Probability density function

\[\begin{align} f(\mathbf{y};\boldsymbol{\mu}, \mathsf{\Sigma}) = \frac{1}{\sqrt{(2\pi)^K \mathrm{det}\mathsf{\Sigma}}}\,\exp\left[-\frac{1}{2}(\mathbf{y} - \boldsymbol{\mu})^\mathsf{T} \cdot \mathsf{\Sigma}^{-1} \cdot (\mathbf{y} - \boldsymbol{\mu})\right]. \end{align}\]

Moments

Mean of \(y_i\): \(\mu_i\)

Variance of \(y_i\): \(\Sigma_{ii}\)

Covariance of \(y_i, y_j\) with \(j\ne i\): \(\Sigma_{ij}\)


Usage

The usage below assumes that mu is a length \(K\) array, Sigma is a \(K\times K\) symmetric positive definite matrix, and L is a \(K\times K\) lower-triangular matrix with strictly positive values on the diagonal that is a Cholesky factor.

Package

Syntax

NumPy

rg.multivariate_normal(mu, Sigma)

NumPy Cholesky

rg.multivariate_normal(mu, np.dot(L, L.T))

SciPy

scipy.stats.multivariate_normal(mu, Sigma)

SciPy Cholesky

scipy.stats.multivariate_normal(mu, np.dot(L, L.T))

Stan

multi_normal(mu, Sigma)

Stan Cholesky

multi_normal_cholesky(mu, L)



Notes

  • The covariance matrix may also be written as \(\mathsf{\Sigma} = \mathsf{S} \cdot \mathsf{C} \cdot \mathsf{S}\), where \(\mathsf{S} = \sqrt{\mathrm{diag}(\mathsf{\Sigma})}\), and entry \(i, j\) in the correlation matrix \(\mathsf{C}\) is \(C_{ij} = \sigma_{ij}/\sigma_i\sigma_j\).

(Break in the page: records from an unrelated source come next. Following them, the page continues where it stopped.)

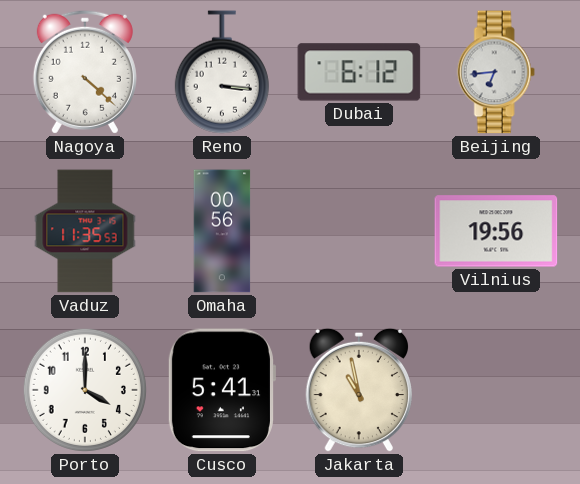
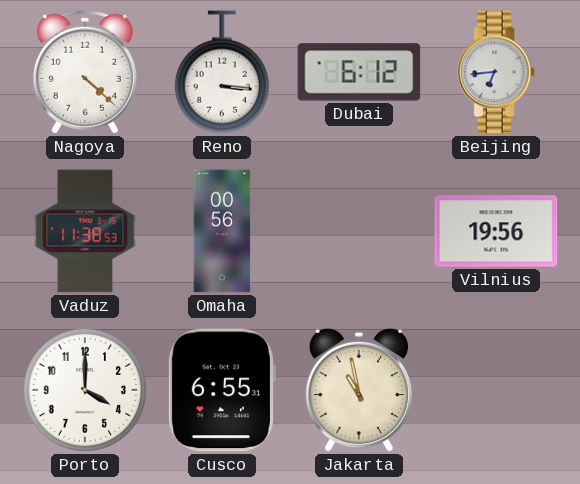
Vaduz: 11:35 -> 11:38
Cusco: 5:41 -> 6:55
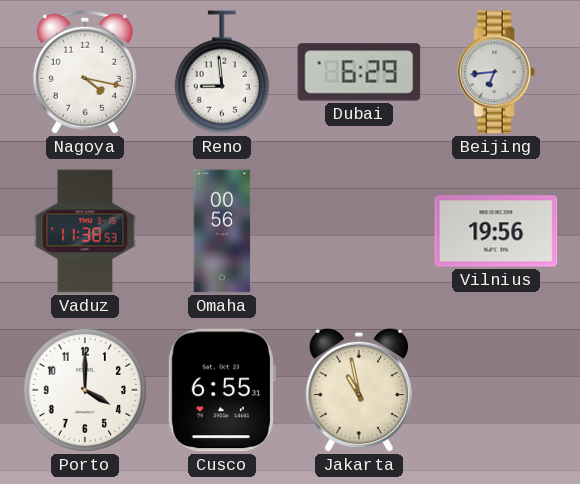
Nagoya: 4:22 -> 4:17
Reno: 3:16 -> 8:59
Dubai: 6:12 -> 6:29
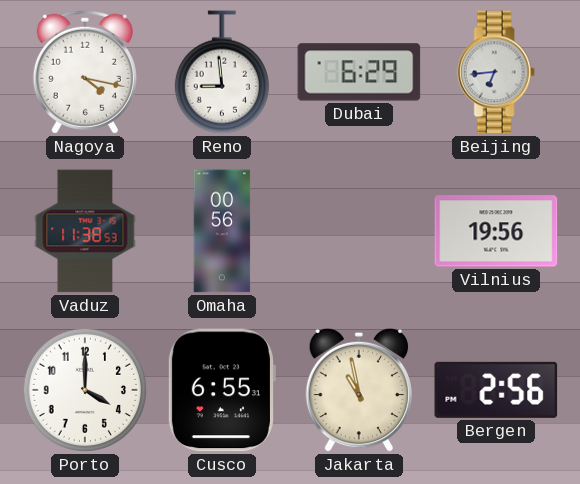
Bergen: none -> 2:56
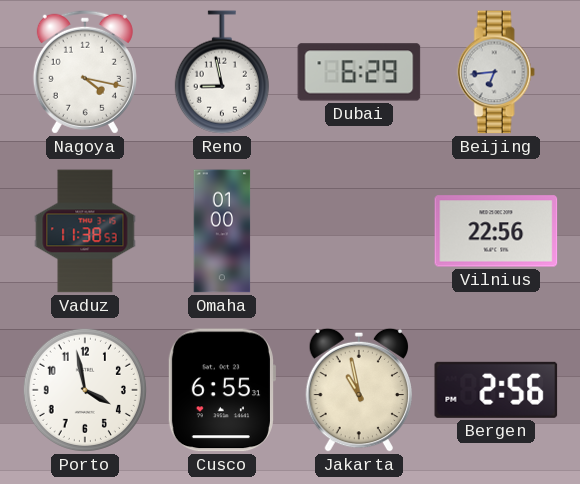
Reno: 8:59 -> 8:58
Omaha: 00:56 -> 01:00
Vilnius: 19:56 -> 22:56
Porto: 4:00 -> 3:58
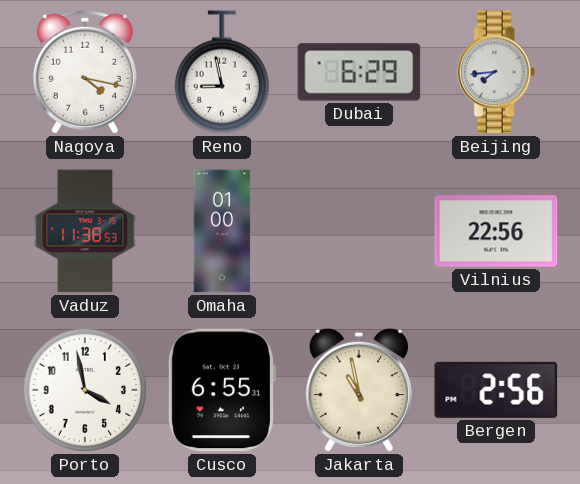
Beijing: 6:44 -> 7:44
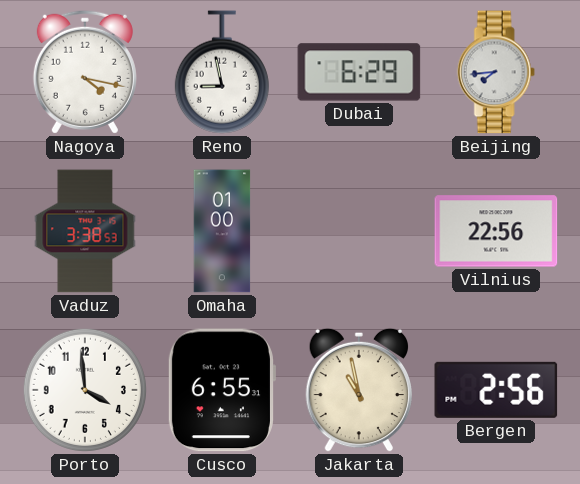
Vaduz: 11:38 -> 3:38
Porto: 3:58 -> 3:59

  • Because \(\Sigma\) is symmetric and strictly positive definite, it can be uniquely defined in terms of its Cholesky decomposition, \(\mathsf{L}\), which satisfies \(\mathsf{\Sigma} = \mathsf{L}\cdot\mathsf{L}^\mathsf{T}\). In practice, you will almost always use the Cholesky representation of the Multivariate Normal distribution in Stan.